The Ward Foundation and Salisbury University maintains that it would cost millions of dollars to repair the HVAC system; however, Richard Hottel, a retired HVAC professional with over 50 years of experience, inspected the system and told us in an interview earlier this month that it could be fixed to last up to a decade for a fraction of that cost.

“It actually can operate the way it is,” Hottel said. “There’s certain aspects of it, in the summer when they have to run the boiler, to make sure the humidity stays out, it gets a little expensive so there’s a couple fixes that can improve that greatly on operating costs.”

That was actually part of a proposal that Salisbury University reportedly rejected, according to the museum’s interim director Brittany Andrew.

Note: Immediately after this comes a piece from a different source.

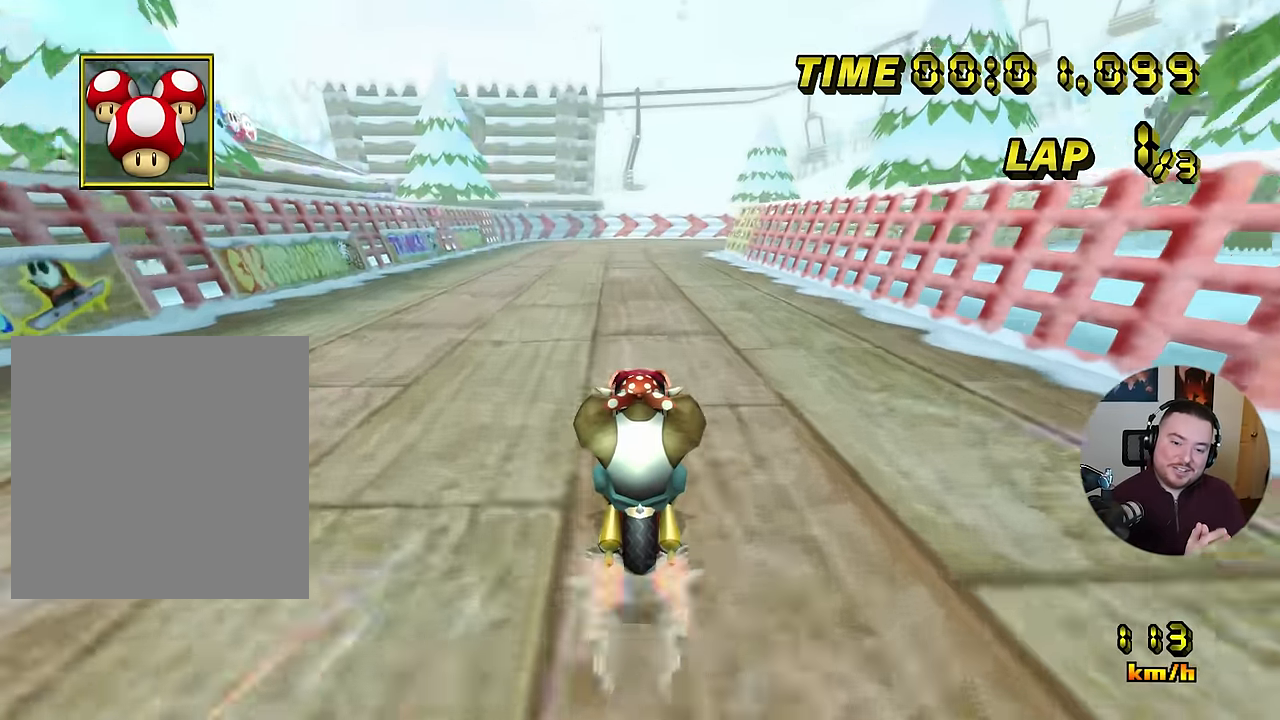
{"buttons": ["A"], "left_stick": "center", "events": []}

“We did present that to Salisbury University and they declined that,” Andrew told our Rob Petree in an interview at the time. “They are not interested in a stop-gap solution, they’re looking for a more long-term solution.”

The Ward Foundation became an affiliated foundation of Salisbury University in 2000. As part of that agreement, the University took ownership of the building, the grounds, the collection, and the debt ($1.6 million). The Ward Foundation and Salisbury University have an annual operating agreement that outlines roles and responsibilities of the two parties.

47 ABC’s Rob Petree reached out to Salisbury University asking if the Ward Foundation had the option to stay in the same location if they found a way. SU officials issued the following statement:

“The HVAC that serves the galleries has not been repaired or replaced and is not currently working,” the statement read by Jason Rhodes, spokesman for the university. “Estimates to replace, repair the galleries system to the standard required for the continued preservation of the collection are beyond the scope of feasibility for the current building’s continued operation as a museum. It is not an option for the collection, which is owned by SU, to remain in the current building.”

Following the HVAC’s failure, steps were taken to protect the art and remove the mold that formed as a result of the issue. Andrews tell us that most of the pieces actually weren’t affected.

“It’s all recoverable,” Andrews explained. “There was no significant damage. A lot of the pieces have what we call surface mold, nothing that is damaging to the paint, it just takes time and delicate hands to clean the artwork. Most of the pieces weren’t affected; however, they are in an infected area so all of the pieces need to be cleaned.”

Earlier this month, we spoke with several people associated with the museum, from donors to volunteers, who were opposed to the plans to relocate, including Dr. John Juriga, a longtime donor and volunteer who questioned what role Salisbury University has played in all of this.

“Nothing appears to gel with this ill-conceived plan by SU to move the Ward Museum from where it has resided for the past 30 years,” Dr. Juriga told our Rob Petree at the time. “It appears that SU has a death wish for the Ward Museum.”

Dr. Juriga wasn’t the only one expressing concerns, we also spoke to Meg Marcarelli, the daughter of the museum’s first curator, Dan Brown, who said her late father would be devastated by the move.

“My father is absolutely rolling over in his grave, for so many years he put his heart and soul into that museum,” Marcarelli explained. “He was a friend of the Ward brothers and they actually helped him hone his craft to become a better painter and a better carver, and not only was he doing this for the community, he was doing this to pay homage to them.”

The Ward Foundation is still in negotiations on where the museum will be re-located to. At this time, all that’s been said is that it will be a new location somewhere in Downtown Salisbury. There’s also no official word on what the university plans to do with the building that currently houses the museum.